In patients undergoing retinal surgery, the HbS concentration or combined concentration of HbS and HbC needs to be reduced to less than 30% (increase the hemoglobin A concentration to 70%).
Individualize all other situations based on the complexity of the procedure and underlying medical condition.
Treatment of iron overload
With continued transfusion, iron overload inevitably develops and can result in heart and liver failure, and multiple other complications. Serum ferritin is an inaccurate means of estimating the iron burden; liver iron evaluation, or perhaps MRI, is a more accurate means of determining tissue iron concentration and the response to chelation.
Three agents are available for iron chelation: deferoxamine, deferasirox, and deferiprone.
Deferoxamine is an efficient iron chelator. It is administered as a prolonged infusion intravenously or subcutaneously for 5-7 days a week. Although effective, there are significant challenges associated with its use that can result in non-compliance. [47]
Deferiprone and deferasirox, oral iron chelators, are effective for iron overload treatment and have differences (eg, different pharmacokinetics and adverse effect profiles). Deferasirox has a capacity similar to deferoxamine in chelating iron, but it is administered orally. Renal toxicity might be a limiting factor in its use, but it is generally safe. Deferiprone does not seem to be as effective as the other 2 agents and is considered a second-line therapy. Unlike deferasirox and deferoxamine, it selectively removes cardiac iron; is most effective when used in combination with deferoxamine or deferasirox.

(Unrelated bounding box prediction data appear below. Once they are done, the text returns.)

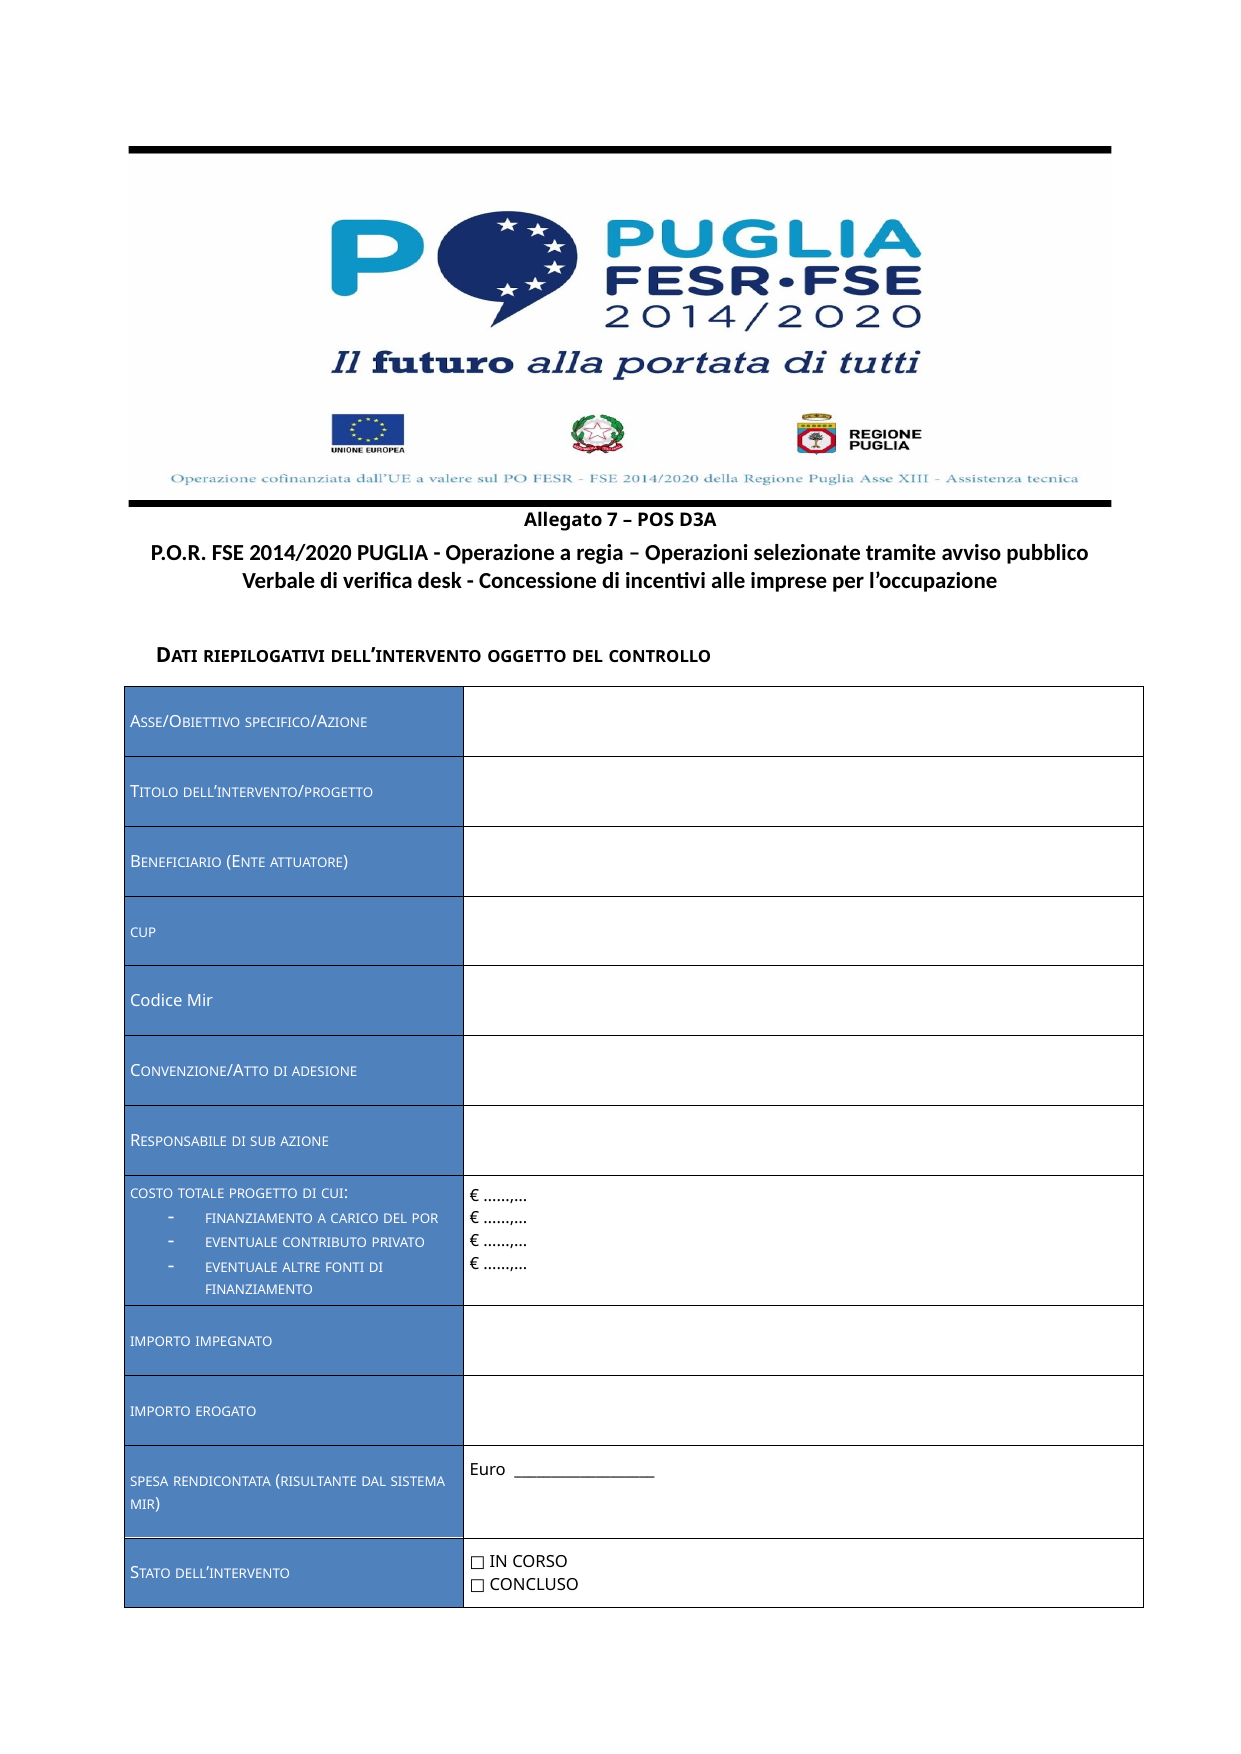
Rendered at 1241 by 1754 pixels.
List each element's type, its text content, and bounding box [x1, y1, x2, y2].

text P.O.R. FSE 2014/2020 PUGLIA - Operazione a regia – Operazioni selezionate tramite avviso pubblico [118, 538, 1122, 566]
table_cell Convenzione/Atto di adesione [125, 1036, 463, 1105]
table_cell Responsabile di sub azione [125, 1106, 463, 1175]
table_cell [464, 966, 1143, 1035]
table_cell € ……,… € ……,… € ……,… € ……,… [464, 1176, 1143, 1305]
table_cell [464, 1376, 1143, 1445]
table_cell [464, 1036, 1143, 1105]
table_cell [464, 757, 1143, 826]
table_cell [464, 827, 1143, 896]
table_cell [464, 897, 1143, 965]
text Allegato 7 – POS D3A [118, 147, 1122, 532]
text Verbale di verifica desk - Concessione di incentivi alle imprese per l’occupazione [118, 566, 1122, 594]
table_cell [464, 1106, 1143, 1175]
picture [128, 146, 1112, 507]
table_cell Beneficiario (Ente attuatore) [125, 827, 463, 896]
table_cell Codice Mir [125, 966, 463, 1035]
table_header [464, 687, 1143, 756]
table_cell [464, 1306, 1143, 1375]
table_cell importo erogato [125, 1376, 463, 1445]
table_cell Titolo dell’intervento/progetto [125, 757, 463, 826]
table_cell costo totale progetto di cui: finanziamento a carico del por eventuale contributo privato eventuale altre fonti di finanziamento [125, 1176, 463, 1305]
table_header Asse/Obiettivo specifico/Azione [125, 687, 463, 756]
table_cell Stato dell’intervento [125, 1539, 463, 1607]
table_cell □ IN CORSO □ CONCLUSO [464, 1539, 1143, 1607]
table_cell spesa rendicontata (risultante dal sistema mir) [125, 1446, 463, 1537]
table_cell Euro ___________________ [464, 1446, 1143, 1537]
table_cell importo impegnato [125, 1306, 463, 1375]
text Dati riepilogativi dell’intervento oggetto del controllo [156, 640, 1122, 668]
table_cell cup [125, 897, 463, 965]
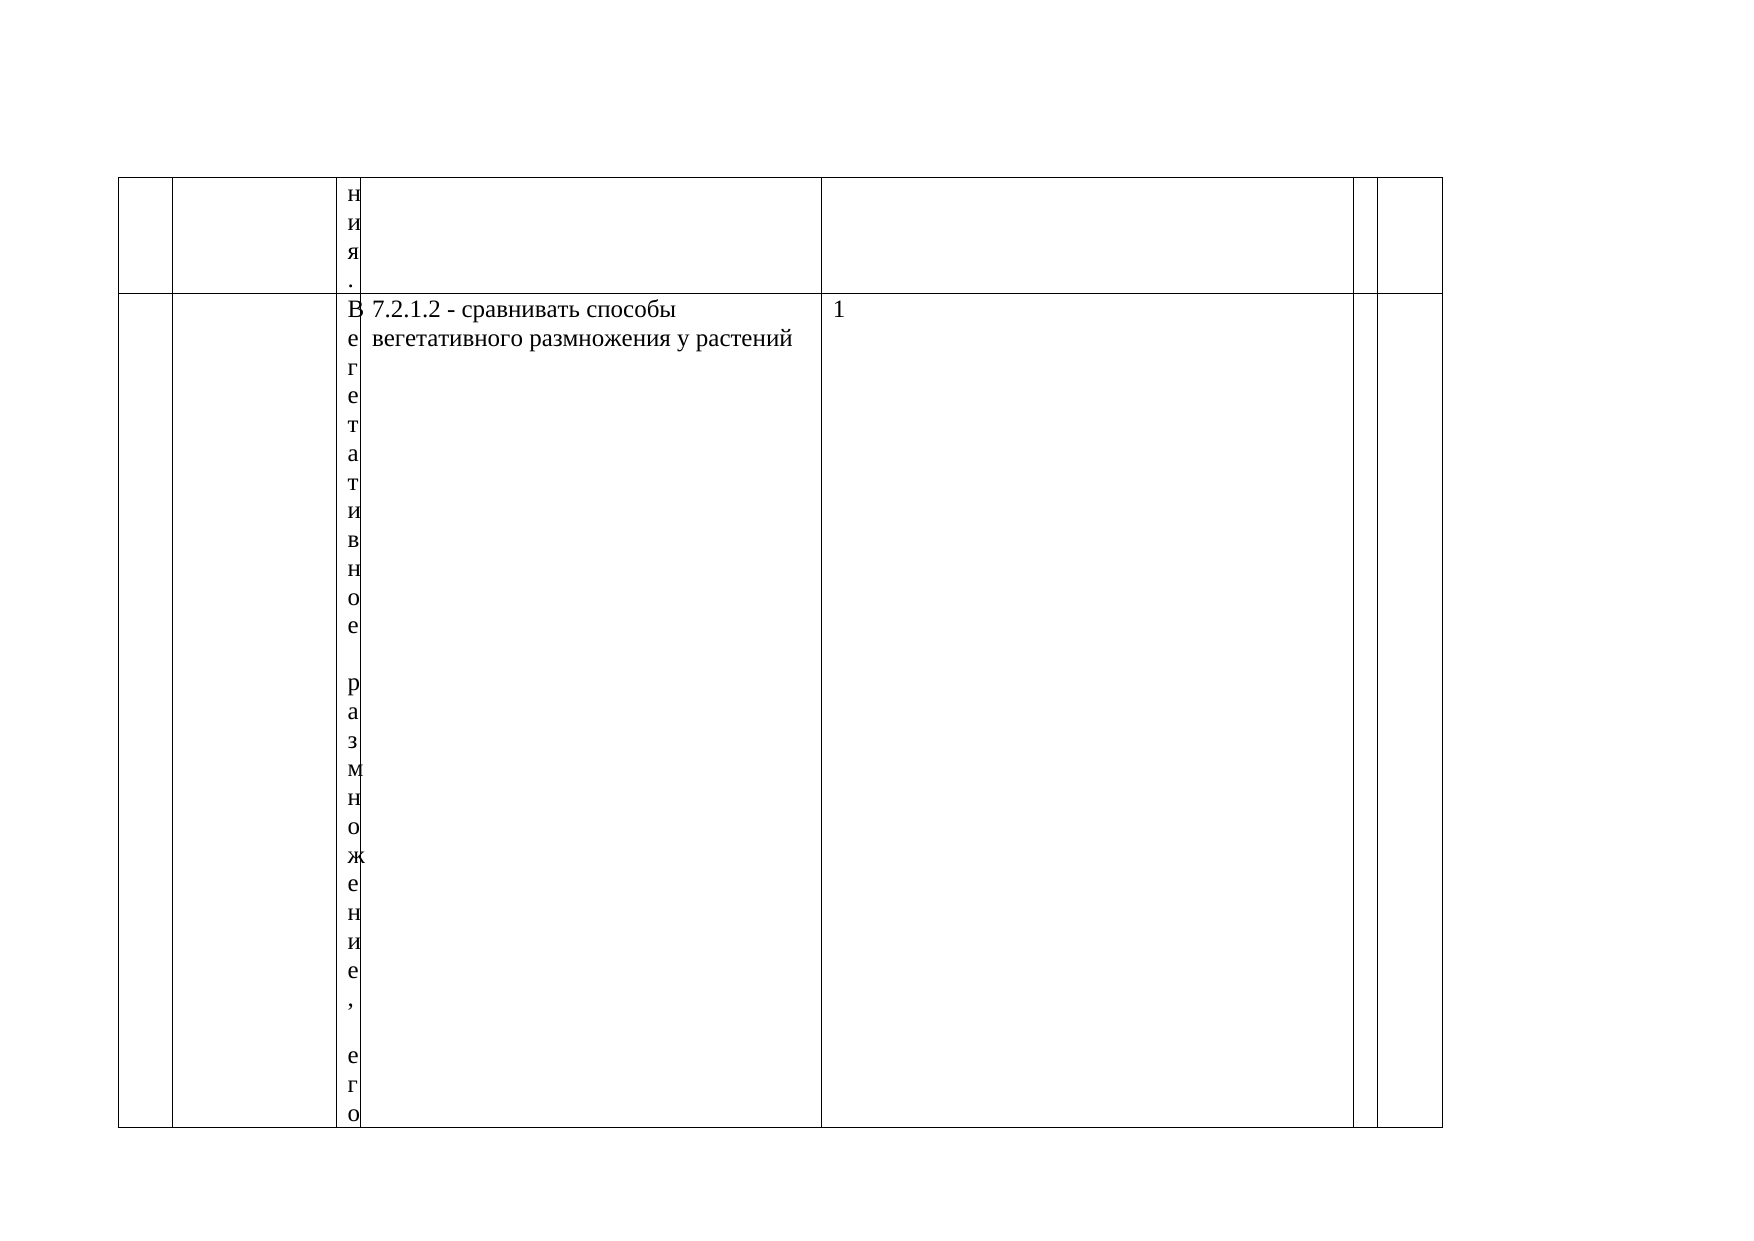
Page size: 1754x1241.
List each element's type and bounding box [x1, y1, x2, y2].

table_cell [822, 178, 1353, 293]
table_cell [173, 294, 336, 1127]
table_cell [1378, 178, 1442, 293]
table_cell [822, 294, 1353, 1127]
table_cell [361, 178, 821, 293]
table_cell [337, 178, 360, 293]
table_cell [337, 294, 360, 1127]
table_cell [1378, 294, 1442, 1127]
table_cell [119, 178, 172, 293]
table_cell [119, 294, 172, 1127]
table_cell [173, 178, 336, 293]
table_cell [361, 294, 821, 1127]
table_cell [1354, 178, 1377, 293]
table_cell [1354, 294, 1377, 1127]
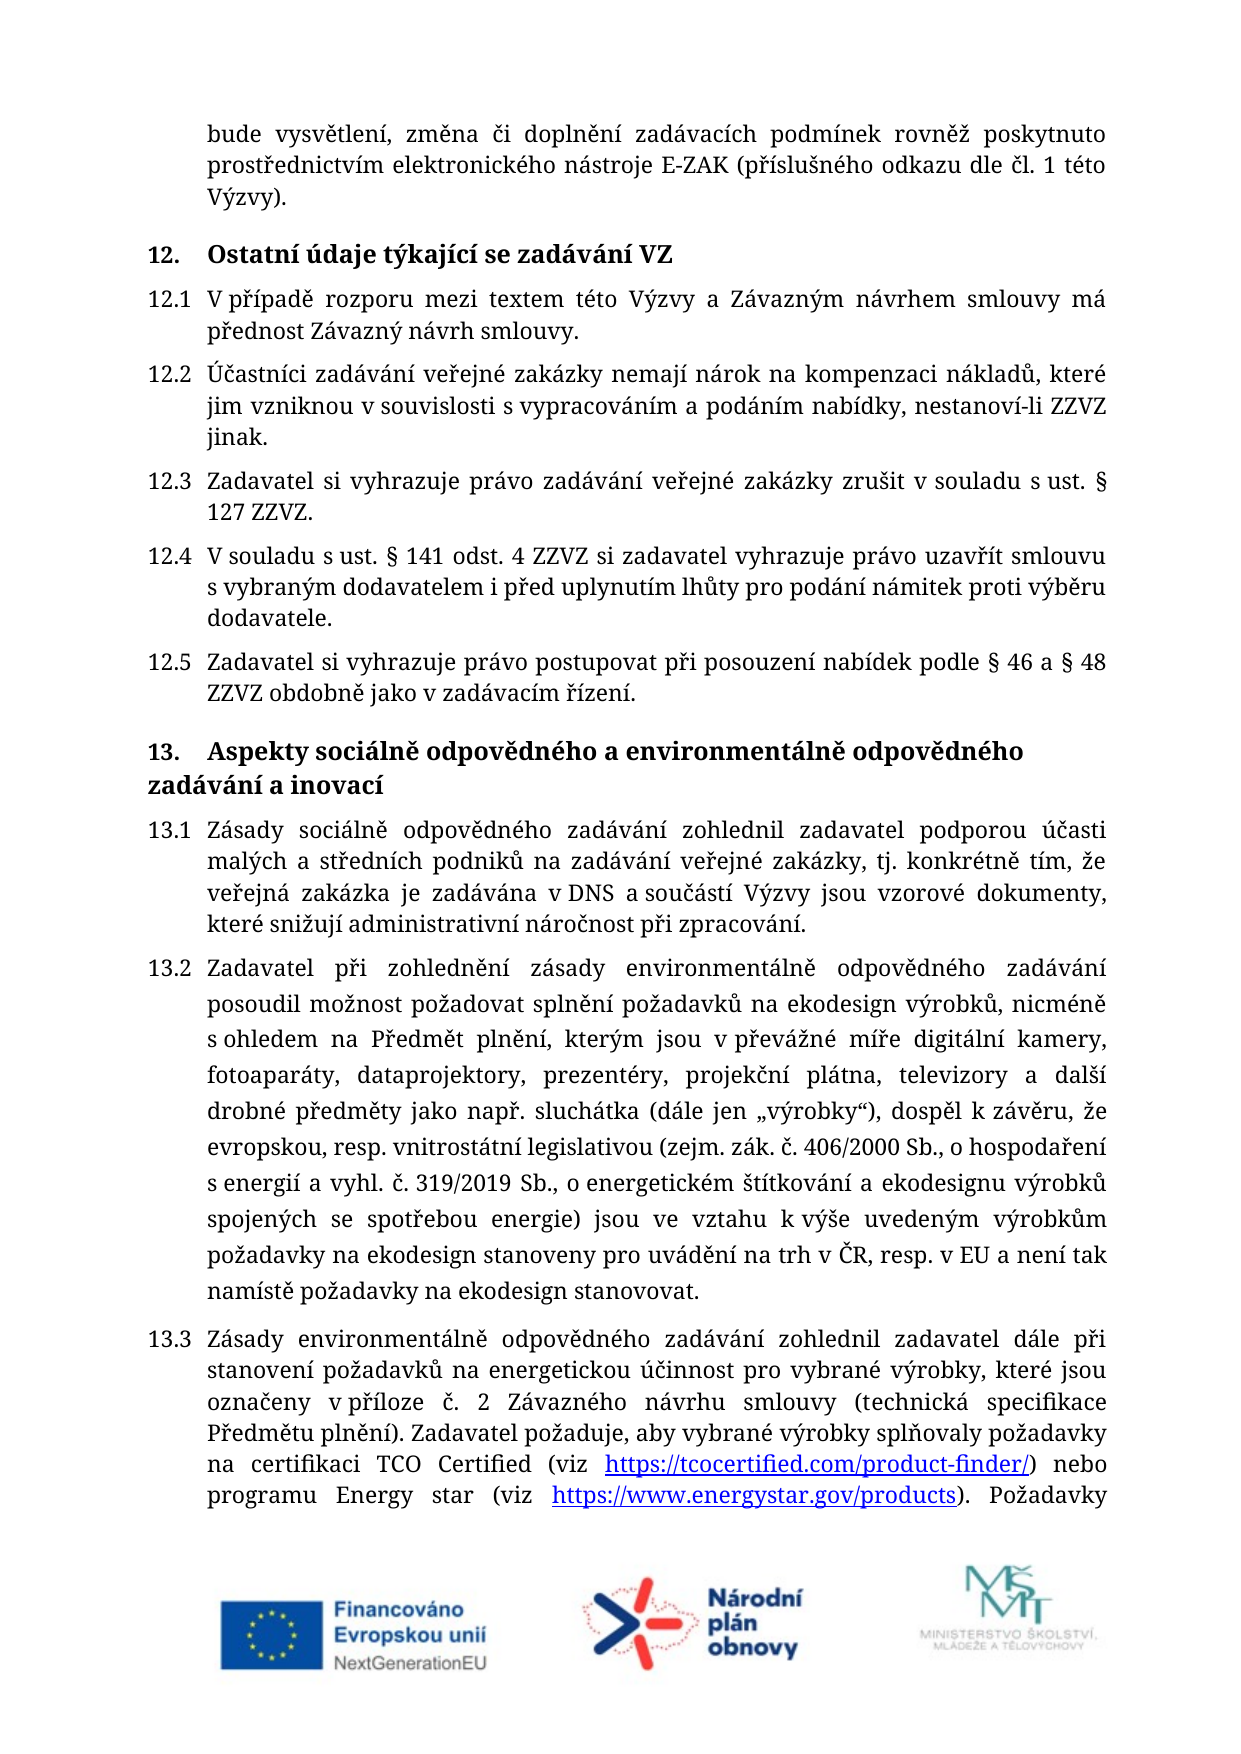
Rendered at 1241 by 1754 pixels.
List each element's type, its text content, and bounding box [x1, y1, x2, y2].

subtitle Aspekty sociálně odpovědného a environmentálně odpovědného zadávání a inovací [148, 733, 1107, 802]
list Zadavatel při zohlednění zásady environmentálně odpovědného zadávání posoudil možnost požadovat splnění požadavků na ekodesign výrobků, nicméně s ohledem na Předmět plnění, kterým jsou v převážné míře digitální kamery, fotoaparáty, dataprojektory, prezentéry, projekční plátna, televizory a další drobné předměty jako např. sluchátka (dále jen „výrobky“), dospěl k závěru, že evropskou, resp. vnitrostátní legislativou (zejm. zák. č. 406/2000 Sb., o hospodaření s energií a vyhl. č. 319/2019 Sb., o energetickém štítkování a ekodesignu výrobků spojených se spotřebou energie) jsou ve vztahu k výše uvedeným výrobkům požadavky na ekodesign stanoveny pro uvádění na trh v ČR, resp. v EU a není tak namístě požadavky na ekodesign stanovovat. [148, 952, 1107, 1306]
list Zadavatel si vyhrazuje právo postupovat při posouzení nabídek podle § 46 a § 48 ZZVZ obdobně jako v zadávacím řízení. [148, 646, 1107, 708]
list V souladu s ust. § 141 odst. 4 ZZVZ si zadavatel vyhrazuje právo uzavřít smlouvu s vybraným dodavatelem i před uplynutím lhůty pro podání námitek proti výběru dodavatele. [148, 540, 1107, 633]
picture [192, 1517, 1152, 1698]
text 13.1 Zásady sociálně odpovědného zadávání zohlednil zadavatel podporou účasti malých a středních podniků na zadávání veřejné zakázky, tj. konkrétně tím, že veřejná zakázka je zadávána v DNS a součástí Výzvy jsou vzorové dokumenty, které snižují administrativní náročnost při zpracování. [148, 814, 1107, 939]
subtitle Ostatní údaje týkající se zadávání VZ [148, 237, 1107, 271]
list Účastníci zadávání veřejné zakázky nemají nárok na kompenzaci nákladů, které jim vzniknou v souvislosti s vypracováním a podáním nabídky, nestanoví-li ZZVZ jinak. [148, 358, 1107, 452]
list Zadavatel si vyhrazuje právo zadávání veřejné zakázky zrušit v souladu s ust. § 127 ZZVZ. [148, 465, 1107, 527]
list Zásady environmentálně odpovědného zadávání zohlednil zadavatel dále při stanovení požadavků na energetickou účinnost pro vybrané výrobky, které jsou označeny v příloze č. 2 Závazného návrhu smlouvy (technická specifikace Předmětu plnění). Zadavatel požaduje, aby vybrané výrobky splňovaly požadavky na certifikaci TCO Certified (viz https://tcocertified.com/product-finder/) nebo programu Energy star (viz https://www.energystar.gov/products). Požadavky programu Energy star a TCO Certified se neuplatní na elektronické displeje včetně televizorů, počítačové monitory a digitální informační displeje (dále všechny jen jako „displeje“), které musí být označeny energetickým štítkem ve smyslu nařízení EU 2017/1369 a zejm. jeho doplnění nařízením EU 2019/2013. [148, 1323, 1107, 1510]
list Zadavatel upozorňuje, že v souladu s ust. § 98 odst. 1 ZZVZ může poskytnout dodavatelům vysvětlení zadávacích podmínek i bez předchozí žádosti nebo ve smyslu ust. § 99 ZZVZ zadávací podmínky změnit či doplnit. V takovém případě bude vysvětlení, změna či doplnění zadávacích podmínek rovněž poskytnuto prostřednictvím elektronického nástroje E-ZAK (příslušného odkazu dle čl. 1 této Výzvy). [148, 118, 1107, 212]
list V případě rozporu mezi textem této Výzvy a Závazným návrhem smlouvy má přednost Závazný návrh smlouvy. [148, 283, 1107, 346]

A novel new iron chelator is being developed but is still in the clinical testing phase. [48]
Erythrocytapheresis
Erythrocytapheresis is an automated red cell exchange procedure that removes blood that contains HbS from the patient while simultaneously replacing that same volume with packed red cells free of HbS. [49] Transfusion usually consists of sickle-negative, leuco-reduced, and phenotypically matched blood for red cell antigens C, E, K, Fy, and Jkb.
The procedure is performed on a blood cell processor (pheresis machine) with a continuous-flow system that maintains an isovolemic condition. RBCs are removed and simultaneously replaced, with normal saline followed by transfused packed RBCs along with the patient's plasma. The net RBC mass/kg is calculated for each procedure based on the measured hematocrit of the transfused and removed blood and the total RBC volume transfused.
Erythrocytapheresis thus has the advantage of controlling iron accumulation in patients with SCD who undergo long-term transfusion, as well as the ability to achieve adequate Hb and HbS concentrations without exceeding the normal concentration. This precision is achieved because, before the start of the transfusion, the computer in the pheresis machine calculates the expected amount of packed RBCs required to obtain a specific posttransfusion hemoglobin level, using various physiologic parameters (eg, height, weight, Hb level). Further, erythrocytapheresis requires less time than simple transfusion of similar blood volumes.
Although erythrocytapheresis is more expensive than simple transfusion, the additional costs associated with simple transfusions (ie, those of chelation and organ damage due to iron overload) make erythrocytapheresis more cost-effective than simple transfusion programs. Central venous access devices can safely be used for long-term erythrocytapheresis in patients with SCD with a low rate of complications.